İlk semptom ağız ve burundan, yutulamayan tükrük salgısının köpük halinde dışarı gelmesidir. Verilen besini yutamayan bebek, bunu dışarı çıkaracak ve bu sırada da aspirasyona bağlı olarak öksürecek veya siyanoza girecektir.
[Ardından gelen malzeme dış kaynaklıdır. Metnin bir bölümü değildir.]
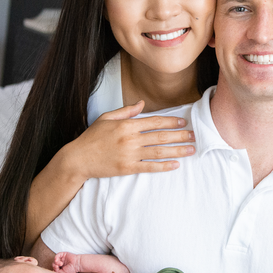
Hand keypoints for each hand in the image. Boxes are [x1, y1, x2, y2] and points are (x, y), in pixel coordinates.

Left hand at [52, 251, 80, 272]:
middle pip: (54, 263)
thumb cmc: (72, 269)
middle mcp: (61, 262)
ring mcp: (62, 258)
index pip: (55, 267)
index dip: (54, 268)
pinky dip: (56, 258)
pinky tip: (59, 261)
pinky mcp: (63, 254)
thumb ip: (57, 272)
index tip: (57, 270)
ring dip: (56, 262)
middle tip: (57, 267)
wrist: (77, 264)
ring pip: (55, 259)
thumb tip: (52, 270)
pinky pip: (57, 255)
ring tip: (60, 264)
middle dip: (54, 265)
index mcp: (61, 267)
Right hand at [58, 101, 195, 182]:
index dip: (170, 121)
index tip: (183, 121)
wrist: (78, 159)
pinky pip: (150, 167)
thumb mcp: (107, 118)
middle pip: (160, 136)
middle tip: (194, 135)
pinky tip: (175, 165)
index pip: (154, 121)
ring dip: (177, 150)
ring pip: (159, 152)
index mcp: (126, 125)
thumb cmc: (91, 138)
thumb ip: (126, 111)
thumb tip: (142, 104)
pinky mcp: (127, 168)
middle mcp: (130, 139)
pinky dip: (164, 166)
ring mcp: (129, 155)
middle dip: (179, 135)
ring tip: (191, 149)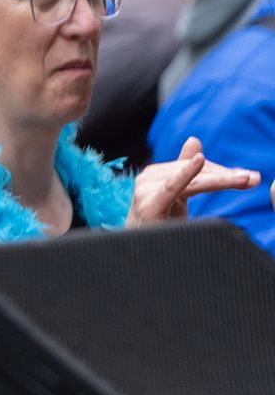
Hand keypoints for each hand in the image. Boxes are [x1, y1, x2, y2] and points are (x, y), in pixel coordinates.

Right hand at [131, 136, 260, 225]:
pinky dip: (186, 174)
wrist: (140, 254)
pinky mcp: (148, 204)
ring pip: (193, 180)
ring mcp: (145, 190)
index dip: (222, 170)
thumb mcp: (177, 195)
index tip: (249, 177)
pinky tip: (198, 162)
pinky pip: (172, 187)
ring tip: (246, 180)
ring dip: (222, 179)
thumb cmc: (159, 224)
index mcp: (156, 174)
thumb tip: (194, 140)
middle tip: (253, 178)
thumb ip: (184, 169)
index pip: (196, 166)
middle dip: (227, 175)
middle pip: (197, 172)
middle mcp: (148, 178)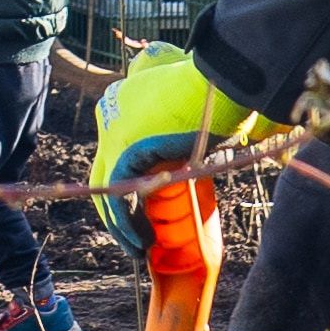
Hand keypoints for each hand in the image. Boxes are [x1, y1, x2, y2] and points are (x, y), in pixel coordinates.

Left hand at [88, 43, 260, 249]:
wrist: (224, 83)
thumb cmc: (223, 96)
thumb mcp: (193, 111)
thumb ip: (181, 127)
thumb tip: (199, 147)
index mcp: (124, 101)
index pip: (116, 154)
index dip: (127, 187)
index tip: (146, 213)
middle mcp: (111, 112)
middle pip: (106, 173)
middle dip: (118, 210)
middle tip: (138, 237)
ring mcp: (113, 129)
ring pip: (105, 188)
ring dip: (120, 225)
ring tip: (141, 248)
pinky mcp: (123, 148)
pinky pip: (115, 196)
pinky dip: (125, 223)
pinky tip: (143, 241)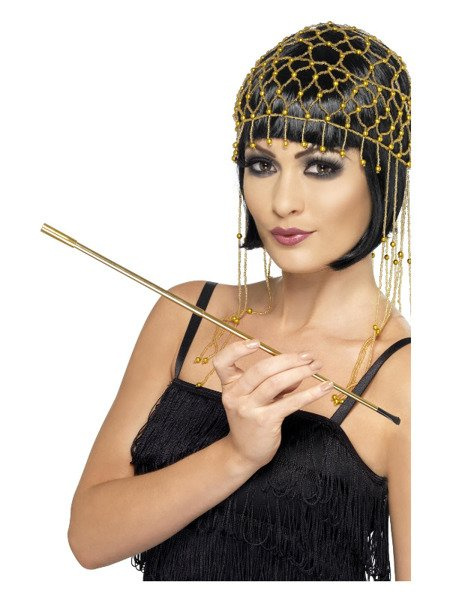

Distal TEF'in bulunduğu olgularda, karında mideye geçen hava nedeniyle distansiyon varken, izole özofagus atrezilerinde ve poksimal fistülü olan bebeklerde karın çöküktür.
Bebeğin ağzı veya burnu yoluyla mideye ilerletilmeye çalışılan radyoopak bir kateterin, üst alveollere 9-11 cm veya burun deliklerine 9-13 cm mesafede takılıyor olması ve daha fazla ilerletilememesi atrezinin varlığını kesinleştirir. Kontrast maddeyle yapılacak bir radyolojik çalışma proksimal özofagusun seviyesi hakkında daha güvenilir bilgilerin elde edilmesini sağlar.
Özofagus atrezisi ve TEF'lü bebeklerde, ameliyat öncesi hazırlıklar, ameliyat sonrasındaki yaşam şansı üzerinde oldukça etkilidir. Proksimal özofagus segmenti çift lümenli Replogle kateteri ile sürekli aspire edilmelidir.
Waterson sınıflamasında A grubuna giren bebeklerin hemen ameliyat edilmeleri, B grubundaki bebeklerin durumları düzeltildikten sonra ve C grubundaki bebeklerinde evreli (staged) ameliyatlarla tedavi edilmesi önerilmektedir.
Özofagus atrezisi ve TEF'ün cerrahi tedavisinde genel durumu iyi ve doğum kilosu normal ve ek anomalisi bulunmayan bebeklerde fistül onarımı ve primer uç-uca anastomoz tercih edilen ameliyattır. Ameliyatın ekstra veya transplevral yoldan yapılması, cerrahın kendi deneyimine bağlıdır.
Ameliyatın en belirgin komplikasyonu, anastomoz kaçağı ve darlıktır. Ölüm nedenleri sıklık sırasına göre akciğer komplikasyonları, ek anomaliler ve anastomoz kaçağıdır.